There is still an important unanswered question, though: where exactly this AI work will run. MacRumors noted that while Google used the phrase “preferred cloud provider,” it remains unclear whether the new Siri experience and Gemini-backed Apple Intelligence features will rely on Apple’s Private Cloud Compute system, Google’s own servers, or some mix of the two.

That technical detail is not minor. Apple has spent a lot of time framing Apple Intelligence around privacy, on-device processing, and tightly controlled cloud infrastructure, so any deeper reliance on Google will inevitably raise questions about how much of Siri’s new intelligence comes from Apple’s own stack and how much comes from an outside partner.

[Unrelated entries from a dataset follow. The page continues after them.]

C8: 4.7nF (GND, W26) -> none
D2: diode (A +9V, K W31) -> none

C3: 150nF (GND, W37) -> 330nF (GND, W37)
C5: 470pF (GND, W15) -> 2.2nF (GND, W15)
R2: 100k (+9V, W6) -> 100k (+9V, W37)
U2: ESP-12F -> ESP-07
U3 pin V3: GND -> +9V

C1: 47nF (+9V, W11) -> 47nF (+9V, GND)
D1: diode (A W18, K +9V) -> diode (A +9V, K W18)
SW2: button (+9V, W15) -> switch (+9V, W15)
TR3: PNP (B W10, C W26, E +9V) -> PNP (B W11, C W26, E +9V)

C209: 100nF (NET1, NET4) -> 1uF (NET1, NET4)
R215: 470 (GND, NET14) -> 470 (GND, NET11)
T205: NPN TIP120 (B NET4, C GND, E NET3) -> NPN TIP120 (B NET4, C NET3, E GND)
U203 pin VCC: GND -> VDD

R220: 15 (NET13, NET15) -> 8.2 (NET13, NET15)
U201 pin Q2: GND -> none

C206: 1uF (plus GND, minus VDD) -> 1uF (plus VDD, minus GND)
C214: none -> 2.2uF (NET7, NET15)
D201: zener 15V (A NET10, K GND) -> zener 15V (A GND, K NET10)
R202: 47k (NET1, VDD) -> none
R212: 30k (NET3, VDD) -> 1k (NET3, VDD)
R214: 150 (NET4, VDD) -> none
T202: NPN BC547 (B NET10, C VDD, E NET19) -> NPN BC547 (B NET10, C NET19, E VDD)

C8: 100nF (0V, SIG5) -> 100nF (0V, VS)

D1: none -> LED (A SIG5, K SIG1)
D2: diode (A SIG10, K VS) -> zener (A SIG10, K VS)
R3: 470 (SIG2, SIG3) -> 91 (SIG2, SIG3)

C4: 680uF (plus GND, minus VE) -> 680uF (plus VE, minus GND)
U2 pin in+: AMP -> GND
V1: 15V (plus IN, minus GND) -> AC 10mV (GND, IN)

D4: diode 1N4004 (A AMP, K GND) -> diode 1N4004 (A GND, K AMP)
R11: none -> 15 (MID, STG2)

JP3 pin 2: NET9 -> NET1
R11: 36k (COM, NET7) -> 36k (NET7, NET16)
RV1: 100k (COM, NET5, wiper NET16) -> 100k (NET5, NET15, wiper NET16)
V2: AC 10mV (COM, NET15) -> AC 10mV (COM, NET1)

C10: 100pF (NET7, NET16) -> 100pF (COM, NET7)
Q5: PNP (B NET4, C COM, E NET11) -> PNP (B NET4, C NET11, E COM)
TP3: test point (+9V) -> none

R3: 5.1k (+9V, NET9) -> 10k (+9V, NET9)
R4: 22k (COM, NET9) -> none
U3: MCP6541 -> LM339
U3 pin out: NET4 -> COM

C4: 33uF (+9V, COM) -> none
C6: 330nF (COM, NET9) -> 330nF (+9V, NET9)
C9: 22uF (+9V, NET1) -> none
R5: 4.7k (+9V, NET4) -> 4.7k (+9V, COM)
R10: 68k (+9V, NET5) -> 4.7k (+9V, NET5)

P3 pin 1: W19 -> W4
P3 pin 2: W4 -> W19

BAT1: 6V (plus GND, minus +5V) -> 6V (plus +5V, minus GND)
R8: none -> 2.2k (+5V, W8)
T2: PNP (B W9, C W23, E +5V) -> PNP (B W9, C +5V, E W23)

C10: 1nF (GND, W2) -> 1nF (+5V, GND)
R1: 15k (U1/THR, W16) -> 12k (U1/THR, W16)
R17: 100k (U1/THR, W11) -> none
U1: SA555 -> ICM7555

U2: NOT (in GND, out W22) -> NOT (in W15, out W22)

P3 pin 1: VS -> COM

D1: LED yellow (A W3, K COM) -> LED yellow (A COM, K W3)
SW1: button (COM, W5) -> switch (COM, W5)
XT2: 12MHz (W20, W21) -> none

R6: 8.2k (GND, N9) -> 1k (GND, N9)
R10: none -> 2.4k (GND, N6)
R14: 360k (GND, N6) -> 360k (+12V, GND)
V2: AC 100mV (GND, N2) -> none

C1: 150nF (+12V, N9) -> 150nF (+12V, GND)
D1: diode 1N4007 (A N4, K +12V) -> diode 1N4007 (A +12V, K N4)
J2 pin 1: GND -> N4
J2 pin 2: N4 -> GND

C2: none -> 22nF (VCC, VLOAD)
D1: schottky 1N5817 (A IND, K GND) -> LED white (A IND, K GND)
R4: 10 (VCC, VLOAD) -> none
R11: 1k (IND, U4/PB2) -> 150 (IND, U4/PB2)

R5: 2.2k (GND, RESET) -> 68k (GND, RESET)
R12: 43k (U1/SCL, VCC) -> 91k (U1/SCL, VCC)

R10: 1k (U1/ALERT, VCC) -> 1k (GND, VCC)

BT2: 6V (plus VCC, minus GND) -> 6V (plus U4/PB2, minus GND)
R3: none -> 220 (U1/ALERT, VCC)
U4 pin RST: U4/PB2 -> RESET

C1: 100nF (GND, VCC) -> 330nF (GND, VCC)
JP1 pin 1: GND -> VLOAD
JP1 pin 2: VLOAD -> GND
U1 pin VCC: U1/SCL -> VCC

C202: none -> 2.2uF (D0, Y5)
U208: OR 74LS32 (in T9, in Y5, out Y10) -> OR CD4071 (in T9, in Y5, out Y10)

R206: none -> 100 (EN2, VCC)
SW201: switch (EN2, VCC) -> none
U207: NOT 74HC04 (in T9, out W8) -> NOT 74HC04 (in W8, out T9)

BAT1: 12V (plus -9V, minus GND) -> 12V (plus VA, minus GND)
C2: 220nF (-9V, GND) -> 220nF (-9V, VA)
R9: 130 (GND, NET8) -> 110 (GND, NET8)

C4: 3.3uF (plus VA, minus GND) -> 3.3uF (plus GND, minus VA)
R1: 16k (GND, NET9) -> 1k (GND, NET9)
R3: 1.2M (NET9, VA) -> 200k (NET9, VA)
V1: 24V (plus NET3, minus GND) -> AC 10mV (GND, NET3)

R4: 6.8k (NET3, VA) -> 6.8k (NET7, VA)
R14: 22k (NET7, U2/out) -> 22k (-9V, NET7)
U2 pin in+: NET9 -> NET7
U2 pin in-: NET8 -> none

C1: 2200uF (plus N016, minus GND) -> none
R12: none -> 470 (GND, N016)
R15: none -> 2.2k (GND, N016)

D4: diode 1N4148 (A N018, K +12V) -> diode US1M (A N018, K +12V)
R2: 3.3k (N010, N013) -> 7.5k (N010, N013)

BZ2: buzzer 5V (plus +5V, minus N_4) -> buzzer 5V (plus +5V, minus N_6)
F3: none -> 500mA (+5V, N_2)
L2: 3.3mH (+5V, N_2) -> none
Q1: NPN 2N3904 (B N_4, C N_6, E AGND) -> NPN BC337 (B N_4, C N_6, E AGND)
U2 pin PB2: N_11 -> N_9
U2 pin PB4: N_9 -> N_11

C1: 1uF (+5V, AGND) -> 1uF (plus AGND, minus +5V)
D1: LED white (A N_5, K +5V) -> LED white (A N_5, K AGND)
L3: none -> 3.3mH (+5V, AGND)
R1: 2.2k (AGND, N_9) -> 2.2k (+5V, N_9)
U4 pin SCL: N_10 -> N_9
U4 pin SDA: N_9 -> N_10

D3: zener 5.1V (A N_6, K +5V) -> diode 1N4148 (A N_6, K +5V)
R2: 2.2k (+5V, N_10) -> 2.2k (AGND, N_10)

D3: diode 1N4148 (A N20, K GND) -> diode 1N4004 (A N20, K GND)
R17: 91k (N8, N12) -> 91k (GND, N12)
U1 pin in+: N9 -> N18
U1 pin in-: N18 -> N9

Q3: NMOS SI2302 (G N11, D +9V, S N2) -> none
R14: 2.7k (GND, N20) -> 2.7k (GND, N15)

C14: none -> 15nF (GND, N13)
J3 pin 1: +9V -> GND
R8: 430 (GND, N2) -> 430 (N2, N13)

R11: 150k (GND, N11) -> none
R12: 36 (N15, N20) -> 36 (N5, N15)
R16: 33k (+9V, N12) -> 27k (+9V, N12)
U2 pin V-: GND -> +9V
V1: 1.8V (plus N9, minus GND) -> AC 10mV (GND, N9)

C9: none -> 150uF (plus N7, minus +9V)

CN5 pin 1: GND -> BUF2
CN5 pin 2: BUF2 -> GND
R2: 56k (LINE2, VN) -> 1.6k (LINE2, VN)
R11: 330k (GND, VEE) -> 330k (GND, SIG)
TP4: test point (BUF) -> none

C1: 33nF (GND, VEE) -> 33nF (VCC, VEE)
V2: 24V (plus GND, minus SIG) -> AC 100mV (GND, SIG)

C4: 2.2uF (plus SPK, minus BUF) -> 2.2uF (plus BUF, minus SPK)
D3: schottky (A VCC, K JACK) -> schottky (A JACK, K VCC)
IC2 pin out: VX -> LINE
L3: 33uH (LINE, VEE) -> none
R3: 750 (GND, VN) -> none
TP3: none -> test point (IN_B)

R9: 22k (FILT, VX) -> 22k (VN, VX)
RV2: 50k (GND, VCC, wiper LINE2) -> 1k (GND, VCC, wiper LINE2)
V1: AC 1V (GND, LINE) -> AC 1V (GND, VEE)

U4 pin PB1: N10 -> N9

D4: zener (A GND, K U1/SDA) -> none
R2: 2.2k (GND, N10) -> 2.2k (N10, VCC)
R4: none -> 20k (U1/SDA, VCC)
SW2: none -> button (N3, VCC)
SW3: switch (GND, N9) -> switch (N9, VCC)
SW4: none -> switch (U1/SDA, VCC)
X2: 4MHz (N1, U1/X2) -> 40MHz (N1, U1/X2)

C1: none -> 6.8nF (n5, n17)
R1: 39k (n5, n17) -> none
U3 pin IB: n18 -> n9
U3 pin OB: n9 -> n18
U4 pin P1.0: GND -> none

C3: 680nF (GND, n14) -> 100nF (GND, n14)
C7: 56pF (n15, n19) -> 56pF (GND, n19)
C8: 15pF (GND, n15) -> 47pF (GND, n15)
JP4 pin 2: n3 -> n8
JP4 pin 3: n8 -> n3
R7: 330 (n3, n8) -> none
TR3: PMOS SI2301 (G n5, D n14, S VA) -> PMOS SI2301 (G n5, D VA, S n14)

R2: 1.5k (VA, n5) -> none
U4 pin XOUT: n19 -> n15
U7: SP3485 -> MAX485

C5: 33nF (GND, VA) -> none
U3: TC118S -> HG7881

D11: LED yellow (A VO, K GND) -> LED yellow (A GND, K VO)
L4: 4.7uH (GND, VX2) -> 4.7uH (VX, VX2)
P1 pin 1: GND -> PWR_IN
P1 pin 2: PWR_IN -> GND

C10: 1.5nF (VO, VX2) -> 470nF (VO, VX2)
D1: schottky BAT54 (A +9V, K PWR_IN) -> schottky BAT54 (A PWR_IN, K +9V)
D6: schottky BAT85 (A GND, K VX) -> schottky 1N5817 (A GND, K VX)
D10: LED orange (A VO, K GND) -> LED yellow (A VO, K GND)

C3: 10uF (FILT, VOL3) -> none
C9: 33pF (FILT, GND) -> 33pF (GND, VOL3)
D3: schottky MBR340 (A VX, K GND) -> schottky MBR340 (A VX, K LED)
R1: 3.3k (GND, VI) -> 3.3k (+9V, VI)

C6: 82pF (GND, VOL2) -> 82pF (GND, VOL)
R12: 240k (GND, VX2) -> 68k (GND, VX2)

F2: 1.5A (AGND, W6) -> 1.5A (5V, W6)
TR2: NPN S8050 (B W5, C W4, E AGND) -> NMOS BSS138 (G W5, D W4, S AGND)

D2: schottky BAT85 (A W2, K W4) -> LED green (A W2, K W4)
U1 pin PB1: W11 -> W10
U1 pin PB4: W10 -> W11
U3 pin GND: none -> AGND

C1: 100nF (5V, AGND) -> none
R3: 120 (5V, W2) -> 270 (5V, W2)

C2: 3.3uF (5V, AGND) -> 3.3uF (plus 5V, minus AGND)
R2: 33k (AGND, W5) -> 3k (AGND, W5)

At the same time, this partnership is a very Apple move in another sense: the company does not mind borrowing outside technology when it helps preserve the overall user experience. Users are still expected to interact with Siri as Siri, not with a separate Gemini app takeover inside the iPhone interface, which means Apple gets to keep the customer-facing layer while upgrading the engine underneath it.

There is also a business reality here that should not be missed. Apple’s installed base is enormous, and making Siri genuinely useful across iPhone, iPad, and Mac would create a huge spike in AI inference demand, which helps explain why cloud capacity and infrastructure partners suddenly matter so much in a company that traditionally prefers vertical control. MacRumors reported that Apple had asked Google to investigate setting up servers in Google data centers to run Siri because Apple expects much heavier cloud usage once the smarter assistant arrives.

If all of this sounds like Apple quietly admitting it needs help in AI, that is because it probably is. But that is not necessarily a weakness for consumers. In a market where people increasingly compare assistants by how well they understand context, handle follow-up questions, and work across apps, most users will care less about whose model sits behind the curtain and more about whether Siri finally stops feeling one step behind rivals.

The next big checkpoint is likely WWDC in June. Apple is set to introduce iOS 27 at the developer conference that begins on June 8, and that event now looks like the obvious place for the company to show what this more personalized Siri actually looks like, how deeply Gemini is involved, and whether Apple can finally turn years of Siri promises into something people will use every day instead of work around.